| A Vision
of Continuing Excellence
Today's Navy, and Tomorrow's: Solid Accomplishments, Daunting Challenges
and a Host of Institutional Obstacles
By JAMES D. HESSMAN
Editor in Chief
For the U.S. Navy, the first full year of the U.S.-led global war on
terrorism was marked by significant advances in virtually all areas of
combat readiness, by increased funding not only for readiness but also
for procurement and RDT&E (research, development, test, and evaluation),
by the huge and often heroic accomplishments of the fleet's forward-deployed
aircraft carrier battle groups (CVBGs) and amphibious ready groups (ARGs),
and by milestone achievements in recruiting, retention, training, and
other personnel areas.
The year ahead should be even better, according to Chief of Naval Operations
(CNO) Adm. Vern Clark--thanks to several programs initiated last year,
he said, and a number of new programs now ready to be launched.
Many of those programs will require additional funding, though--and,
although a new round of defense spending increases seems likely to be
approved by the new Congress, the specific totals allocated to each of
the nation's armed services will, as always, probably not be enough even
to fund all of the "highest priority" items on the individual-service
budget requests--which have to be approved first by OSD (the Office of
the Secretary of Defense) and then by the White House budget office before
being submitted to Congress.
The Navy's biggest line-item deficiency, again, will be the SCN (shipbuilding
and conversion, Navy) account. Obtaining the funding needed for aircraft
procurement also is a major concern. More problematical are the numerous
difficulties likely to be encountered if the United States has to deal
with two even "medium-scale" international crises or conflicts
at the same time--involving Iraq and North Korea, for example.
Following--from Clark's Sea Power 21 vision paper, articles in Sea Power
and the Naval Institute Proceedings, and the CNO's "Guidance for
2003" (disseminated in the first week of January)--are status reports,
in the subject areas indicated, and in Clark's words, on some of the Navy's
more significant achievements during the past year as well as, in some
areas, the additional programs and initiatives now in the planning stages:
Manpower and Personnel: Navy recruiters "made goal" for 16
consecutive months. Quality also has improved: "Last year, we accessed
92 percent high-school graduates--up from [the previous] 90 percent, and
nearly 6 percent of recruits had some college education."
Retention also has improved, and is now "at record levels."
At-sea manning shortfalls were reduced last year by more than 36 percent.
"Superb retention also allowed us to lower recruiting goals by over
7,500, saving millions of dollars"--which were applied to improve
fleet readiness and support quality-of-life initiatives.

Material provided —
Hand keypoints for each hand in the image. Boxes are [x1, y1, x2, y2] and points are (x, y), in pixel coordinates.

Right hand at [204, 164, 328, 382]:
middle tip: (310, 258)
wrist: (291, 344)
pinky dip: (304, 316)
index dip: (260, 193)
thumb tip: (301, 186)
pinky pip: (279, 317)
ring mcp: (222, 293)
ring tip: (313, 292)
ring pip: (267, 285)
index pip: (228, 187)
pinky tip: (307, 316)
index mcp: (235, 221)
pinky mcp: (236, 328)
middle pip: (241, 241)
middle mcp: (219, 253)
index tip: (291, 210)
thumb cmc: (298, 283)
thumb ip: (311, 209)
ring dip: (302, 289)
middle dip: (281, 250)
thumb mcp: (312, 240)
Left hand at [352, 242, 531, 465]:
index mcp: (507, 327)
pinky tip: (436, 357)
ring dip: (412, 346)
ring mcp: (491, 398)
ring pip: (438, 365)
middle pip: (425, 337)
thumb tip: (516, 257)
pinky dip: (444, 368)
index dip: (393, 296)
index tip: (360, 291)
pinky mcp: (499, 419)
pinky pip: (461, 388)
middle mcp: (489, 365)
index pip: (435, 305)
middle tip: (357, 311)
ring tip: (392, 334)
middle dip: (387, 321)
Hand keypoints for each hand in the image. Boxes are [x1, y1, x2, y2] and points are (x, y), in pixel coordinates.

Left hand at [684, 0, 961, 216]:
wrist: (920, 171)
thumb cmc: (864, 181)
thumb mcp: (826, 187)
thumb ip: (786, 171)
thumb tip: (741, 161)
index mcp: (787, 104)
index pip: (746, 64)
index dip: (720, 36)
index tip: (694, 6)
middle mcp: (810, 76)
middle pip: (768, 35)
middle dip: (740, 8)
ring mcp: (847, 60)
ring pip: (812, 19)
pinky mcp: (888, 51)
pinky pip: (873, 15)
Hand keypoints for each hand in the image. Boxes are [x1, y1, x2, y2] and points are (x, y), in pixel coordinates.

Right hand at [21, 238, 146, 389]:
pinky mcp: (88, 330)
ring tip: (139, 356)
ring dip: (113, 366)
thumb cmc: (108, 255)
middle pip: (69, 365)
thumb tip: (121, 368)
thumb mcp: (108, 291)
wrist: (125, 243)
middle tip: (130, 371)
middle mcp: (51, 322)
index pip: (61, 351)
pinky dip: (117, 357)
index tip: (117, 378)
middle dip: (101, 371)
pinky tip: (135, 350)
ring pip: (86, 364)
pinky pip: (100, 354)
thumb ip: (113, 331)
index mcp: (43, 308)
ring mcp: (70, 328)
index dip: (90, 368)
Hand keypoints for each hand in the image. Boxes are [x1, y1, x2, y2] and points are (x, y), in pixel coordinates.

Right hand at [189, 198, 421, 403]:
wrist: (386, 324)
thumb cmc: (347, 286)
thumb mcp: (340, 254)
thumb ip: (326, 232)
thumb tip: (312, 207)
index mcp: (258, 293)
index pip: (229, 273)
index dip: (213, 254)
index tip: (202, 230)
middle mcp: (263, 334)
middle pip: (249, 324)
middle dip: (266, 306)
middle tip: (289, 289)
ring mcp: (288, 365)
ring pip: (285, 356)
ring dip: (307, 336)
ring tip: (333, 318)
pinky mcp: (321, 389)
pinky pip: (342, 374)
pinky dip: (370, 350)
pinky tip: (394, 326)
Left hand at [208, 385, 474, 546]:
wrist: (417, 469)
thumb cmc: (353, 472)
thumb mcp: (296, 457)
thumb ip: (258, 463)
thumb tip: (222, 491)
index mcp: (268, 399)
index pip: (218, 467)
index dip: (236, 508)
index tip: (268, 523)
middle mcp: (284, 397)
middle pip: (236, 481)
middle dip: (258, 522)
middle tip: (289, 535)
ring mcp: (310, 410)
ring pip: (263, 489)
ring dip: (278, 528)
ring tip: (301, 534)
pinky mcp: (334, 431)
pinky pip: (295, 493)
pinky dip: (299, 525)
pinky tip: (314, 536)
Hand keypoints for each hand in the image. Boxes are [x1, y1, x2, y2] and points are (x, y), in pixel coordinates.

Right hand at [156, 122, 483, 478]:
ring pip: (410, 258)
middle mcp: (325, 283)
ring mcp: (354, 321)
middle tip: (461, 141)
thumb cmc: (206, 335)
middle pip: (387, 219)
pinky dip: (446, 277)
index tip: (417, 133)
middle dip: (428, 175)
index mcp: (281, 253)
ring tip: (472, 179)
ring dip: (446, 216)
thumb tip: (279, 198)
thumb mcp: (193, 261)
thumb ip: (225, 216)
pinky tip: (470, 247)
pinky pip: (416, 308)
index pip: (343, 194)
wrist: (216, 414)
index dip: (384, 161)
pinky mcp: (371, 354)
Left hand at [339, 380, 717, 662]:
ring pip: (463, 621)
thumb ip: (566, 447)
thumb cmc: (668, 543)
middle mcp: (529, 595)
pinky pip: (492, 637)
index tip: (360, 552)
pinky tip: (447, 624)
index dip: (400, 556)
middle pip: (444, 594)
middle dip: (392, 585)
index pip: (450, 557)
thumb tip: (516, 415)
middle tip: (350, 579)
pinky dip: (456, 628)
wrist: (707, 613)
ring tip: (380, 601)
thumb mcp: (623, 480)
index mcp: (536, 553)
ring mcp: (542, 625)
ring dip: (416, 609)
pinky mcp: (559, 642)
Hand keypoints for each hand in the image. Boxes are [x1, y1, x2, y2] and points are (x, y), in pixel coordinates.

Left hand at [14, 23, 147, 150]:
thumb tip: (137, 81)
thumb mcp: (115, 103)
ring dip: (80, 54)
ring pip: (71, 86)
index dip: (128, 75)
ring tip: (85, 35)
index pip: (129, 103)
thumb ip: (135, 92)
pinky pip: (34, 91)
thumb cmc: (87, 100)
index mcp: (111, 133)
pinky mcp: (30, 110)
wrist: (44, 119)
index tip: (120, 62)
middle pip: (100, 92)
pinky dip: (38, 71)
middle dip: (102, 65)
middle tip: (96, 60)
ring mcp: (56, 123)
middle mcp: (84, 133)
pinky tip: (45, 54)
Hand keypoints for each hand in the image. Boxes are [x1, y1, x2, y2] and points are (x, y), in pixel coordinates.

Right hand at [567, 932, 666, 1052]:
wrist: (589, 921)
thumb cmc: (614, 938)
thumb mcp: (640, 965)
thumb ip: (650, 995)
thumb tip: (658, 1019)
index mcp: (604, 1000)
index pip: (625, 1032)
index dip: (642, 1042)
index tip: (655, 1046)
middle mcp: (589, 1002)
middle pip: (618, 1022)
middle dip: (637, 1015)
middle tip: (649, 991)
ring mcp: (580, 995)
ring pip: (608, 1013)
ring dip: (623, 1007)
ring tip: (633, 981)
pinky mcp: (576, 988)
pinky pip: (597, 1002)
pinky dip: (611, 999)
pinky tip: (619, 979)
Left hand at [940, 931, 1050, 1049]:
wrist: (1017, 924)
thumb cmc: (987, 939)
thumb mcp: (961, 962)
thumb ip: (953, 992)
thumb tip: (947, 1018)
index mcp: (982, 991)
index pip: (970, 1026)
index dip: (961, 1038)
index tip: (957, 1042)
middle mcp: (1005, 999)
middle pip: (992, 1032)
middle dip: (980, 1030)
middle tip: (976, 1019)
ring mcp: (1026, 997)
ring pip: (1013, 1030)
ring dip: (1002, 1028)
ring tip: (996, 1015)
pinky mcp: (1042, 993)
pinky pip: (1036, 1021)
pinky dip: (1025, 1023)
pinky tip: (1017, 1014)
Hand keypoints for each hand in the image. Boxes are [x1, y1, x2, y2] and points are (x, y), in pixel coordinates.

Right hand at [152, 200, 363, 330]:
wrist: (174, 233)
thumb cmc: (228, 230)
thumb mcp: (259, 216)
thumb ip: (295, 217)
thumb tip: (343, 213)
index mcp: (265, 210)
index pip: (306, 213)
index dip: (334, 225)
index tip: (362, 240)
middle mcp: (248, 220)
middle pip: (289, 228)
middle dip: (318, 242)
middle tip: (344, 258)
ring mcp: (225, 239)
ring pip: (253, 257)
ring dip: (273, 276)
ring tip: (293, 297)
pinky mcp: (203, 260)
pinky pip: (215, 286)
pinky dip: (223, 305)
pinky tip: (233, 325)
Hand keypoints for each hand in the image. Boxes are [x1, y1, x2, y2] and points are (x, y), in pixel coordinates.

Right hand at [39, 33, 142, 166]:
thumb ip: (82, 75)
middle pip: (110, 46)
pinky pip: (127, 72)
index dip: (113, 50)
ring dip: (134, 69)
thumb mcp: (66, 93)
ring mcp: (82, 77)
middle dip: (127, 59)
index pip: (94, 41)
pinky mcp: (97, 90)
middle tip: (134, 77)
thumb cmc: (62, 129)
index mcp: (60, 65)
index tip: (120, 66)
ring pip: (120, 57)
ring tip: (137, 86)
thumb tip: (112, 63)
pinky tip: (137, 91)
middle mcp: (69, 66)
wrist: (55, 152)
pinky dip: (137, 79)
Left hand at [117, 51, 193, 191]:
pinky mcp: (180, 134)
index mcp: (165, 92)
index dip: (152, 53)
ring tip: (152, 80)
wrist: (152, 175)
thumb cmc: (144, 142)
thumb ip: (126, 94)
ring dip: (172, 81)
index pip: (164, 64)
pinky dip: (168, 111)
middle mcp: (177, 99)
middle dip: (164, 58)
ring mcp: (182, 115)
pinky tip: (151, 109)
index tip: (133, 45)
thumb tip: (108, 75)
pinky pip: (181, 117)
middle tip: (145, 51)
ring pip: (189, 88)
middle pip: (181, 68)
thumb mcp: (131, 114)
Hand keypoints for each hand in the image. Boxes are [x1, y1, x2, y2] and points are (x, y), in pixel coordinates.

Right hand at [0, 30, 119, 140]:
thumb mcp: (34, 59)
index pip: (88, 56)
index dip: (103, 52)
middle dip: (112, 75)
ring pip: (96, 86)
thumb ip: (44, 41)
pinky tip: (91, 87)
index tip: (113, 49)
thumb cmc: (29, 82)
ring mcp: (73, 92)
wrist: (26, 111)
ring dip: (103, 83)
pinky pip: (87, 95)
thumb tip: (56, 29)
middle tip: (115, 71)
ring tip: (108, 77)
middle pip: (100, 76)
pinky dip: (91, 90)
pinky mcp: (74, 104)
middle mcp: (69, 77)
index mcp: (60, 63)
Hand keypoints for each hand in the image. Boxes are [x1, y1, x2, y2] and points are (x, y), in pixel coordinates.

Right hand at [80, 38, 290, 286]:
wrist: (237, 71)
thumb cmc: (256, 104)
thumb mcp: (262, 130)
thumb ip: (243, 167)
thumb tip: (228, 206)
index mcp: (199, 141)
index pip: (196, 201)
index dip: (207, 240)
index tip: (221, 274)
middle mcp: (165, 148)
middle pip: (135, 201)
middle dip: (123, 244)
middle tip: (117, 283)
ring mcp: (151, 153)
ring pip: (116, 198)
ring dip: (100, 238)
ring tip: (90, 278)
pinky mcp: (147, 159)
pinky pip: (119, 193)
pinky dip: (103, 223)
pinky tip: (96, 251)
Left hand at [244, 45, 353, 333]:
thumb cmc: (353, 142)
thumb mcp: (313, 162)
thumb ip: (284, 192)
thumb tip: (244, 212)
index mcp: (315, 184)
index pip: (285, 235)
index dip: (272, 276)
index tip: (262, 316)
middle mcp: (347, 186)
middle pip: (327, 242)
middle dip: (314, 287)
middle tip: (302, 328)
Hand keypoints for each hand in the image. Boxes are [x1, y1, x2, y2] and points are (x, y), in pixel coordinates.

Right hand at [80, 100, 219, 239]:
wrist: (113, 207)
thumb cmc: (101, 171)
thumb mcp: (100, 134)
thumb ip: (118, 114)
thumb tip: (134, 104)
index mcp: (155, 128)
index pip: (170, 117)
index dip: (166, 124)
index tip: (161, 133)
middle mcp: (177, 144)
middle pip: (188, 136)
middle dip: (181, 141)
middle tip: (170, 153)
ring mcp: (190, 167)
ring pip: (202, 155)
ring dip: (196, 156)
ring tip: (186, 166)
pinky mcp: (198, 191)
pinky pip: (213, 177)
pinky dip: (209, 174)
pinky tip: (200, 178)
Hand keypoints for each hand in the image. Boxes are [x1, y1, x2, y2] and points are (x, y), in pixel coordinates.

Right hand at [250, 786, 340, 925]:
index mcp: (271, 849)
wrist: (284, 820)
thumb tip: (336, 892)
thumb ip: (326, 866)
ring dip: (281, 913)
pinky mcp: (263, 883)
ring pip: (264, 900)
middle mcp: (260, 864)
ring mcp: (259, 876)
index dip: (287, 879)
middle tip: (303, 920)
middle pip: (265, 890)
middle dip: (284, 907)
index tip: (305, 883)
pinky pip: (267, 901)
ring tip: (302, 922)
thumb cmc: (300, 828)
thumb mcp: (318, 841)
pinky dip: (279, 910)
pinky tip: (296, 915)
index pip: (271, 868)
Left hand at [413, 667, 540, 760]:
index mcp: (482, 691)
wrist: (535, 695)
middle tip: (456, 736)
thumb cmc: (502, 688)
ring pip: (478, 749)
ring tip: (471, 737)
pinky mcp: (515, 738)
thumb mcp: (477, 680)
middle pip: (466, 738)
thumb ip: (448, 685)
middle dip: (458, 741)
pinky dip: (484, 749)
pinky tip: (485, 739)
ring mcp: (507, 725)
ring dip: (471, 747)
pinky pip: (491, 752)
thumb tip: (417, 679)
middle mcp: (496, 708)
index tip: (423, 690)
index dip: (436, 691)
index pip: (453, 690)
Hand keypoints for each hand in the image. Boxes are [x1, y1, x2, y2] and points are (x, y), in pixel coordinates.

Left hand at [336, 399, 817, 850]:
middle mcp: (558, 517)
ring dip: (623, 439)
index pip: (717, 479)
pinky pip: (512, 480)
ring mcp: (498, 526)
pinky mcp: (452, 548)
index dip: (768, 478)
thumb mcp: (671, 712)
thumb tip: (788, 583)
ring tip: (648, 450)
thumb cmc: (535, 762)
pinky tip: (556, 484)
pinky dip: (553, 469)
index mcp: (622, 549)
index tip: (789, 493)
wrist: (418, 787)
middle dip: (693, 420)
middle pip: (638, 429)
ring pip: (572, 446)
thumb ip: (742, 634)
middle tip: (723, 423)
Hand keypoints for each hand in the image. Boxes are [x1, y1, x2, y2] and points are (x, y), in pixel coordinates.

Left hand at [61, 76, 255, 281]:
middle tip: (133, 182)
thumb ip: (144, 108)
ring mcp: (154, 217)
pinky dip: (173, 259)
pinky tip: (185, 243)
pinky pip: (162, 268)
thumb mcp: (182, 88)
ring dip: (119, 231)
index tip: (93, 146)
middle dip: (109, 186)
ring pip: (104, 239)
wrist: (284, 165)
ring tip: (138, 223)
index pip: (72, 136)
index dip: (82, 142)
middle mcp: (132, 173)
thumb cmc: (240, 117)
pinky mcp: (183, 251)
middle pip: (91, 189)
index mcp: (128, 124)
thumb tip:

Task requirements —
1 – In the Navy article, list each abbreviation that is spelled out, along with its expansion.
2 – Pick up the article on the Navy's past year and write a continuation that follows on from its final sentence.
The rows after the article are separate material.

Task responses —
1 –
RDT&E: research, development, test, and evaluation
CVBGs: aircraft carrier battle groups
ARGs: amphibious ready groups
CNO: Chief of Naval Operations
OSD: Office of the Secretary of Defense
SCN: shipbuilding and conversion, Navy

2 –
There also was lower attrition. Losses caused by drug problems were down
8 percent overall, and by a spectacular 37 percent at the Navy's Recruit
Training Center in Great Lakes (Ill.). The improvement in retention is
translating into "a more senior force to lead and manage the increasingly
technical 21st-century Navy." The personnel distribution system has
been overhauled and improved through such innovations as Project SAIL
(Sailor Advocacy through Interactive Leadership), which is designed to
"fundamentally change" the relationship "between Sailors
and detailers" and to put more choice in the system. Among other
new and/or pending initiatives are geographic incentive pay, an "Optimal
Manning" program (to reduce ship's manning requirements by, among
other innovations, reforming shipboard watchstanding practices), and the
Sea Swap program--which changes crews during a ship's overseas deployment,
keeping the ship on-station overseas for a longer period and reducing
transit time significantly.
Current Readiness: Navy combat readiness is now at the highest level
ever, thanks primarily to prior-year investments in training, spare parts,
ordnance, and the fuel accounts. The major ship depot maintenance backlog
has been reduced by 27 percent, and aircraft depot-level repair back orders
were trimmed by 17 percent last year. The production of ordnance and of
spare parts has been "ramped up" to a higher (but unspecified)
level.
The most visible improvement is in forward deployment--in Clark's words,
"We are taking the fight to the enemy." Eight CVBGs, six ARGs,
"and nearly 100,000 Sailors and Marines deployed around the world
in support of the global war on terrorism." To reduce the overseas
transit times for SSNs (nuclear-powered attack submarines), where the
fleet level is below the requirements postulated by the Joint Chiefs of
Staff (JCS) and the unified commanders, two SSNs have been forward-homeported
in Guam, and a third is "on the way."
The Navy also has moved out smartly in the still relatively new mission
areas of force protection (FP) and homeland security. "We invested
over $1.7 billion to improve security across our fleet, improved information-sharing
between agencies, assigned over 10,000 Sailors to antiterrorism and force-protection
duties, and grew the MAA [master at arms] rating from 1,900 to 4,600 Sailors."
Future Readiness: Several "potent new platforms" were added
to the fleet last year, the existing force has been incrementally upgraded
through the fielding of additional high-tech systems and subsystems, and
an "integrated Navy-wide experimentation plan" has been developed
(and is currently being implemented). The most significant achievement
in this area, though, was doctrinal: the development, refinement, and
dissemination of the Sea Power 21 vision paper, which: (1) "prescribes
a strategy-to-concepts-to-capabilities continuum that will result in greatly
enhanced power, protection, and operational freedom"; and (2) will
provide "the framework for how we will organize, align, integrate,
and transform our Navy to meet the challenges that lie ahead."
To provide the major increases in procurement funding needed to build
"the Navy after next," fleet commanders, program managers, and
OPNAV (Office of the Chief of Naval Operations) sponsors worked in close
cooperation last year to reduce not only the initial acquisition cost
of new systems and platforms, but life-cycle costs as well. The result
was "a projected cost avoidance of $43 billion over the future-years
plan by improving business and infrastructure processes, the divesting
of legacy force structure and programs, and ... [the use of] multiyear
procurement contracts."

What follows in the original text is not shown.